During
the slavery era in the U.S. the affluent white population was naturally of two
minds about the black population, being as how a large one brought high profits
but also a certain vulnerability. The dictum, We are many, they are few applied no less then than now, and then, as now, the 1%
gets uncomfortable when the more numerous segment gets restless, starts
questioning the 1%-ordained order of things and begins to realize the latent power in its numbers.
So,
Quitman, Georgia: 67% black and 40% in the greater Brooks County area, on the
Georgia/Florida border. Public funds in Brooks County are primarily controlled
by the school board, mostly white good ol’ boys. Along come uppity Quitman
black citizens running for school board. Frustrated by their repeated failure
they decide that absentee ballots stand a better chance of actually being
counted so they organize a campaign of getting folks to vote absentee. They
win. Now the school board is majority black. The board has turned over a new
leaf so-to-speak and in so doing the budget is now balanced and without the
lay-offs, tax increases and down-sizing planned by the previous board.
Apparently this is unacceptable. The GBI and local law enforcement raid and
arrest the newly elected board members and descend on those citizens who voted
absentee, entering their homes and intimidating with aggressive interrogation
aimed at ferreting out (or perhaps inventing) voter fraud. “Why did you vote
the way you did?” “Who helped you vote?” Where were these folks while Bush was
stealing the Florida vote? Since the board members are now under “indictment”

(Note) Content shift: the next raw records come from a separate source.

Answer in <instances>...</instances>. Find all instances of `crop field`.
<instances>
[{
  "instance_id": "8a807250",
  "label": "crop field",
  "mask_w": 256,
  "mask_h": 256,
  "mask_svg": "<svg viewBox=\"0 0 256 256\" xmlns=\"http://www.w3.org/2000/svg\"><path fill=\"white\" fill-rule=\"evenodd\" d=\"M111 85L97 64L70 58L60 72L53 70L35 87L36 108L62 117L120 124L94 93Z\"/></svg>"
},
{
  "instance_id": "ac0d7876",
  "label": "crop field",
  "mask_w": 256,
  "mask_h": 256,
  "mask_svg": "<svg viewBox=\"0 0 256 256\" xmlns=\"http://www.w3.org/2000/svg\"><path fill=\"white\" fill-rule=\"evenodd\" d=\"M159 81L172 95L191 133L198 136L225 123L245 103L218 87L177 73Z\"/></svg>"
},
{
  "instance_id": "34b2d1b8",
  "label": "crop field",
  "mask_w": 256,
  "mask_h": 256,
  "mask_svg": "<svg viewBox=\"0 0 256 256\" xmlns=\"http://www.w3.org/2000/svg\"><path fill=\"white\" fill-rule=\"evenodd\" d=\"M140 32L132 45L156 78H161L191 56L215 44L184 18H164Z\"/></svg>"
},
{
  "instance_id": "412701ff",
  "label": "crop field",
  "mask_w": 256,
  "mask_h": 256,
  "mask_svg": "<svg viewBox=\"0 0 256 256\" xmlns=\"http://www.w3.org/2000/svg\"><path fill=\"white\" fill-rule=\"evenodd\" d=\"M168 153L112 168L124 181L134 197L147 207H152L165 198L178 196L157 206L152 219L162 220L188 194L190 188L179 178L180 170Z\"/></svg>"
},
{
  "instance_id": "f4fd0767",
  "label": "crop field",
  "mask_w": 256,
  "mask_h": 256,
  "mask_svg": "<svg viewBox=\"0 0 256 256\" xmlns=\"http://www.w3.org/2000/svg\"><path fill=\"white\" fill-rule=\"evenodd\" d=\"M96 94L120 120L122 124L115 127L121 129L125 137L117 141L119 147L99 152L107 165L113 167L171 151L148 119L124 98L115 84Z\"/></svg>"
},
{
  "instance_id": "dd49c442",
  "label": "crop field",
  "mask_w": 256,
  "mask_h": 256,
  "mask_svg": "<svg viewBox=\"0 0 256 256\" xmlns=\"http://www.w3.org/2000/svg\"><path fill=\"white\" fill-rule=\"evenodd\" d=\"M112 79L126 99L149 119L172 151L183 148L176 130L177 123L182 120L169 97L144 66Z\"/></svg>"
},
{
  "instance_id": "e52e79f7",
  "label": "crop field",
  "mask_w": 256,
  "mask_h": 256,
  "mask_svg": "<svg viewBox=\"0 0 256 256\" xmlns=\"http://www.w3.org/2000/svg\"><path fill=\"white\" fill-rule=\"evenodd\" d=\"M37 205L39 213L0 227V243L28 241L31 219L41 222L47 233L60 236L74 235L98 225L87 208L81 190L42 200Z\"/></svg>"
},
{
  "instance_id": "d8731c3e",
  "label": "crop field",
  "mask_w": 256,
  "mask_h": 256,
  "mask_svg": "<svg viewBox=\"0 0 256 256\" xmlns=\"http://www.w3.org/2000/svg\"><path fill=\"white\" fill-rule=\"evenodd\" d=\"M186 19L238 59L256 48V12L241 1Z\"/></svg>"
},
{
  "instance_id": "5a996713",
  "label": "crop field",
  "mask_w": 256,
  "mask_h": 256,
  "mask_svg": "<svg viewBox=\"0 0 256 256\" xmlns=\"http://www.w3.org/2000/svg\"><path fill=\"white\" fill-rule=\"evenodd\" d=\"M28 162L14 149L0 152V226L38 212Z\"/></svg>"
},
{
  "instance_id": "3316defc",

good ol’ boy Governor Nathan Deal demonstrates what he meant when he promised
us that “new deal” by using a questionable Georgia law to suspend the new board
members and return the board to its former complexion.
The
Quitman 10+2 (twelve citizens were indicted in the alleged fraud) adopted three
strategies in response:
Challenge
the criminal charges in court (which have been reduced by the way);
Challenge
the law Governor Deal used to suspend as a violation of the voting rights act;
Run
again in the up-coming election.
The
first strategy seems a slam-dunk since the charges are ridiculous and wafer
thin. The second doesn’t seem to be getting much traction since Obama’s
Socialist Muslim administration has been rubber-stamping changes Georgia has
made which require federal approval. The third entails the difficulty of
over-coming a smear campaign by the good ol’ boy network that has labeled the
candidates criminals and played, of course, the racial card. It is however no
longer 1950 in Georgia. Voters are less likely to support corrupt leadership
based simply on racial manipulation – proof being that the candidates won in a
white majority county before they were disenfranchised. The local district
attorney has disqualified his office from the trial since the School Board
chair works in his office but it was that office that made the original charges
– charges that, as mentioned, have been reduced. The appointed lawyer
conducting the prosecution has made public statements violating the presumption
of innocence that all defendants are entitled to. In the opinion forums
accompanying articles about this controversy you can see the polarization
around race, the stereotyping of “blacks marching to avoid justice”, and a
presumption of guilt and a defense of the indicted persons based on
presumptions of white racism and domination. This essay obviously is
sympathetic to the latter camp. We shall see what happens as the legal process
inches its way along. Arraignment is scheduled for May 29.